If we install Drill on multiple nodes, assign the same cluster ID to each Drill node so that all Drill nodes share the same ID. The default ZooKeeper port on the open source version of Apache Drill is 2181:

 drill.exec:{
  cluster-id: "<mydrillcluster>",
  zk.connect: "<zkhostname1>:<port>,<zkhostname2>:<port>,<zkhostname3>:<port>"
 }

Our configuration :

drill.exec: {
  cluster-id: "drillbits1",
  #zk.connect: "localhost:2181"
  zk.connect: "54.183.167.85:2181"
}

Start Drill in distributed mode

In distributed mode, drill runs on one or more nodes in a clustered environment. Running a ZooKeeper quorum is required.

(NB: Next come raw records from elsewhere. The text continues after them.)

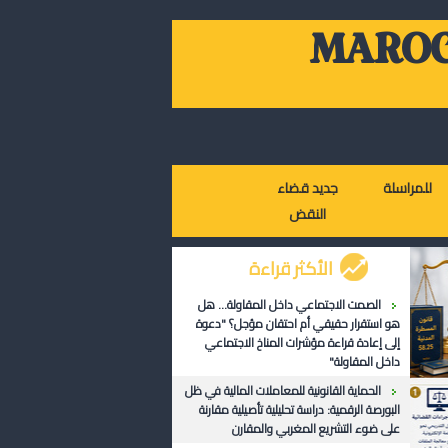
MAROC
للمراسلة
جديد قضاء
النقض
الأكثر قراءة
الصمت الاجتماعي داخل المقاولة... هل
هو استقرار حقيقي أم احتقان مؤجل؟ "دعوة
إلى إعادة قراءة مؤشرات المناخ الاجتماعي
داخل المقاولة"
الحماية القانونية للمعاملات المالية في ظل
البورصة الرقمية: دراسة تحليلية تأصيلية مقارنة
على ضوء التشريع المغربي والمقارن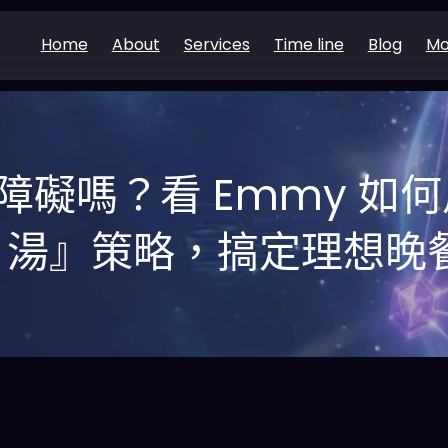
Home
About
Services
Time line
Blog
Mo
障礙嗎？看 Emmy 如
湯』策略，搞定理想晚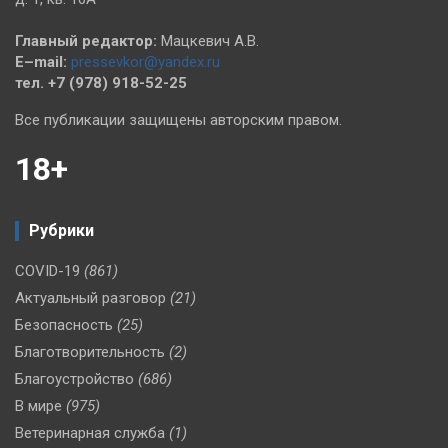
Главный редактор:
Мацкевич А.В.
E–mail:
pressevkor@yandex.ru
тел. +7 (978) 918-52-25
Все публикации защищены авторским правом.
18+
Рубрики
COVID-19
(861)
Актуальный разговор
(21)
Безопасность
(25)
Благотворительность
(2)
Благоустройство
(686)
В мире
(975)
Ветеринарная служба
(1)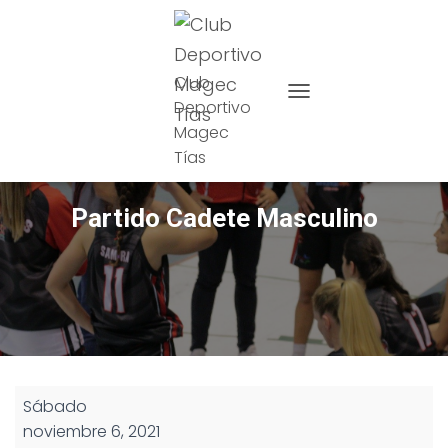
Club
Deportivo
CAMBIAR MODO DE NAVE
Magec
Tías
Partido Cadete Masculino
Partido
Sábado
Cadete
noviembre 6, 2021
Masculino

To use Drill in distributed mode, we first need to start a Drill daemon (Drillbit) on each node in the cluster. So, before attempting to connect a client we should start the Drillbit using drillbit.sh command:

Note that we can use the drillbit.sh command to perform other tasks as well such as:

Check the status of the Drillbit.
Stop or restart a Drillbit.
Configure a Drillbit to restart by default.

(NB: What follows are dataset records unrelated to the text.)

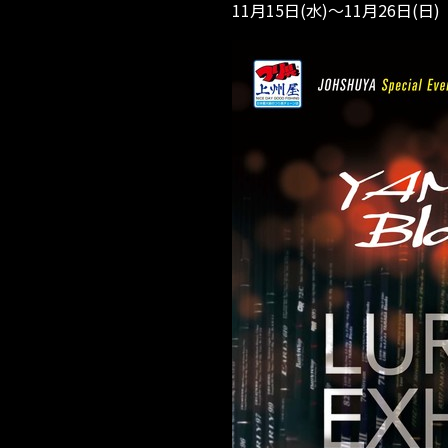
11月15日(水)～11月26日(日)
開
催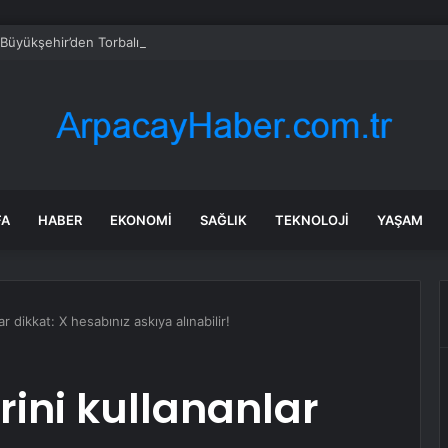
 Büyükşehir’den Torbalı’da ‘Kırmızı Altın’ mesaisi
FA
HABER
EKONOMI
SAĞLIK
TEKNOLOJI
YAŞAM
ar dikkat: X hesabınız askıya alınabilir!
erini kullananlar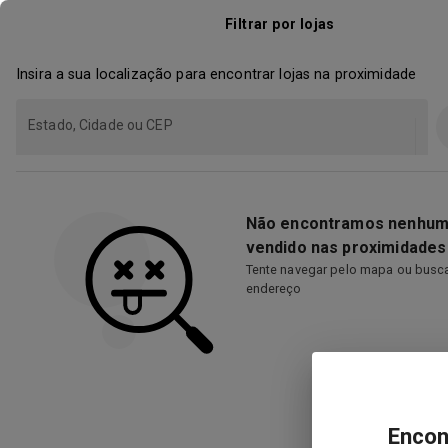
Filtrar por lojas
Insira a sua localização para encontrar lojas na proximidade
Estado, Cidade ou CEP
Não encontramos nenhum
vendido nas proximidades
Tente navegar pelo mapa ou busca
endereço
Encon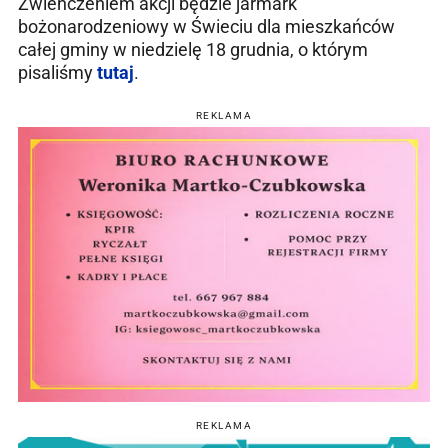
Zwieńczeniem akcji będzie jarmark
bożonarodzeniowy w Świeciu dla mieszkańców
całej gminy w niedzielę 18 grudnia, o którym
pisaliśmy
tutaj
.
REKLAMA
REKLAMA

The syntax of drillbit.sh command looks like this:

drillbit.sh [--config ] (start|stop|status|restart|autorestart)

Let's start it.

We have two distributed nodes:

server.1: 54.183.167.85 (private: 172.31.2.106)
server.2: 54.67.74.118 (private: 172.31.13.111)

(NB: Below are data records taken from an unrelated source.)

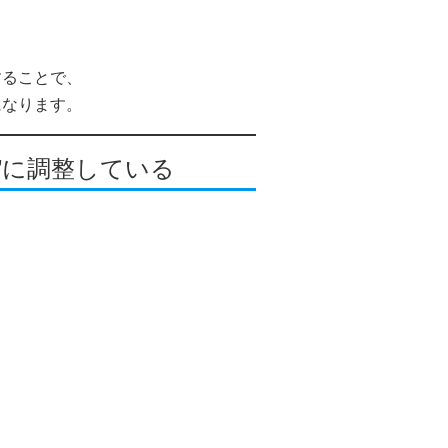
することで、
になります。
”に調整している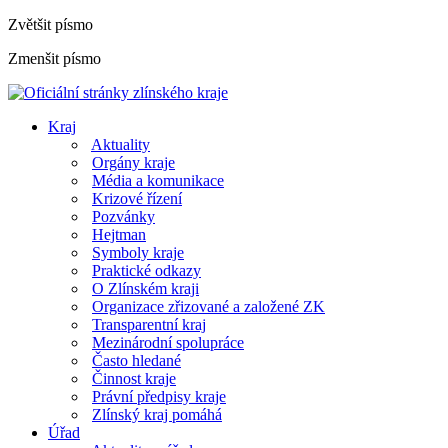
Zvětšit písmo
Zmenšit písmo
Kraj
Aktuality
Orgány kraje
Média a komunikace
Krizové řízení
Pozvánky
Hejtman
Symboly kraje
Praktické odkazy
O Zlínském kraji
Organizace zřizované a založené ZK
Transparentní kraj
Mezinárodní spolupráce
Často hledané
Činnost kraje
Právní předpisy kraje
Zlínský kraj pomáhá
Úřad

We run Drill on each servers:

ubuntu@ip-172-31-2-106:/usr/local/apache-drill-1.8.0$ sudo su
root@ip-172-31-2-106:/usr/local/apache-drill-1.8.0#

root@ip-172-31-2-106:/usr/local/apache-drill-1.8.0# ./bin/drillbit.sh start
Starting drillbit, logging to /usr/local/apache-drill-1.8.0/log/drillbit.out

Same on the 2nd server:

ubuntu@ip-172-31-13-111:/usr/local/apache-drill-1.8.0# sudo ./bin/drillbit.sh start

To run Zookeepers, we use the same command on each machine:

ubuntu@ip-172-31-2-106:~$ sudo /usr/share/zookeeper/bin/zkServer.sh start

ubuntu@ip-172-31-13-111:~$ sudo /usr/share/zookeeper/bin/zkServer.sh start

The configurations ((/usr/local/apache-drill-1.8.0/conf/drill-override.conf) for all Drill nodes are the same :

drill.exec: {
  cluster-id: "drillbits1",
  zk.connect: "54.183.167.85:2181,54.67.74.118:2181"
}

Same configurations for Zookeeper server 1 & 2 (/etc/zookeeper/conf/zoo.cfg):

# the port at which the clients will connect
clientPort=2181

# specify all zookeeper servers
server.1=54.183.167.85:2888:3888
server.2=54.67.74.118:2888:3888

The server ids for Zookeeper were set in /etc/zookeeper/conf/myid, just a unique numbers: for server #1 : 1, and for server #2 : 2.